Rainer Haseloff (CDU) wiederum wurde erst kürzlich von Lüddemann scharf kritisiert. Es ging um Öffnungen der Gastronomie im Harz im Zuge eines Modellprojekts. „Mir kommt es so vor, als ob die CDU in einem Bus sitzt, mit Ministerpräsident Haseloff als Geisterfahrer, der sich wundert, dass ihm alle anderen entgegenkommen“, sagte Lüddemann. Kam nicht überall gut an.

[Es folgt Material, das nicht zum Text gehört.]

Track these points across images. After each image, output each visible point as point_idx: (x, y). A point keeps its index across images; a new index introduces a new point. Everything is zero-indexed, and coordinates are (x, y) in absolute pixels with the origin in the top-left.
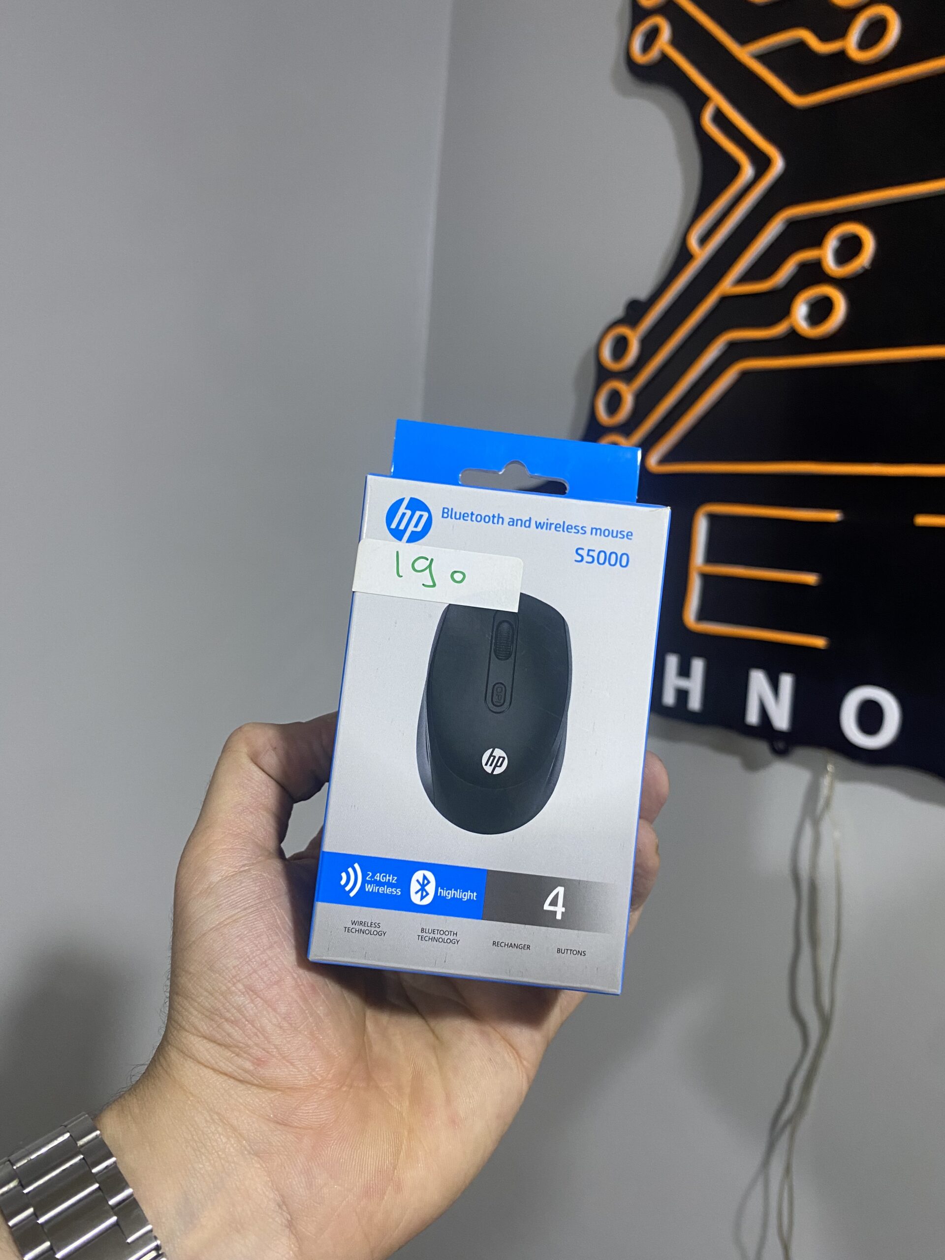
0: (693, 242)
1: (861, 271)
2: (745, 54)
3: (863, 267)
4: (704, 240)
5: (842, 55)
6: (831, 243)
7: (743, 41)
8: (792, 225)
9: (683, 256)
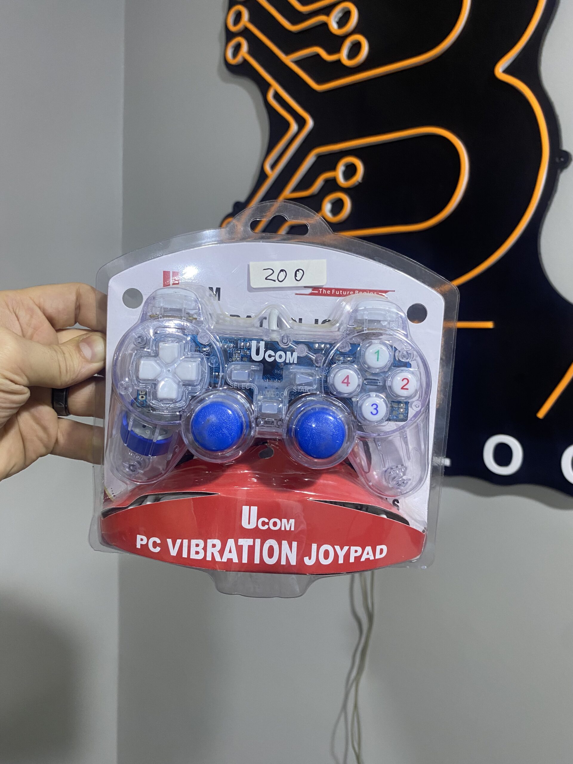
0: (267, 168)
1: (357, 184)
2: (288, 60)
3: (358, 182)
4: (273, 167)
5: (339, 62)
6: (341, 168)
7: (287, 53)
8: (320, 157)
9: (262, 176)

Kritisiert hat die Grünen-Politikerin häufig Verkehrsminister Thomas Webel (CDU). Dass es etwa für die Verbesserung der Radinfrastruktur nun eine hauptamtliche Planerin gebe – Verdienst der Grünen. Im Gespräch mit Webel ging es einmal um den Zustand der Radwege im Land. Wann er denn mal auf dem Rad gesessen habe?, fragte Lüddemann. Kürzlich bei mir im Keller, soll Webel – jovial wie eh und je – erwidert haben. Eine bezeichnende Episode.
Lesen fehlt
Radfahren ist eines der Hobbys der schlanken Frau. In Wahlkampf-Zeiten schwingt sie sich allerdings nur für Strecken vor der Haustür in Dessau in den Sattel. Auch im Kanu- und Kajakclub sind ihr Lebenspartner und sie in diesen Tagen nicht gemeinsam anzutreffen. Die Lieblingsunternehmung – das Paddeln auf der Mulde – ist aber schon vorgemerkt für die Zeit nach der Wahl.

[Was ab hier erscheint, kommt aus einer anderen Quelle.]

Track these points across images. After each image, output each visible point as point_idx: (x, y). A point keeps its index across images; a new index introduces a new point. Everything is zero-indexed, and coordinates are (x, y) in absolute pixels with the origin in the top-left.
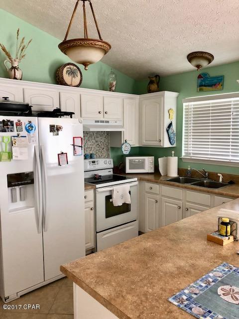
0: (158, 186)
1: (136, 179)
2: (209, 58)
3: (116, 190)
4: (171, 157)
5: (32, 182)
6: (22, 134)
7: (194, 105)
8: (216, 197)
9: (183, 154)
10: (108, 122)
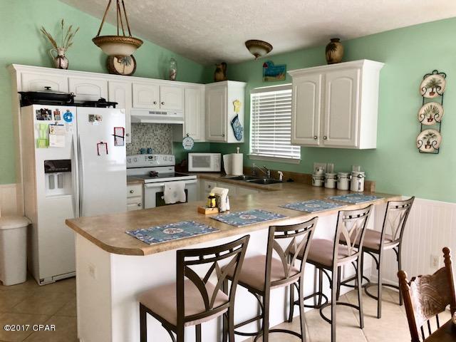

In einigen Wochen wird die Bücher-Enthusiastin wieder etwas Zeit haben, privat in Lektüre einzutauchen. Zuletzt ist sie Weihnachten dazu gekommen. Gelesen hat sie „Die Welt neu denken“ von Maja Göpel. Darin geht es um die Folgen des Klimawandels und die Wirtschaft.
In Leuna ist nach anderthalb Stunden das Gespräch beendet. Ob sie mit Robert Habeck noch mal wiederkommen könne, hat sie am Schluss gefragt. „Er findet das sicher auch sehr spannend.“
Es wartet ein weiterer Termin. Das E-Auto zischt davon, darauf zu lesen „Mit klarem Ziel: Klima retten“. Conny Lüddemann arbeitet daran.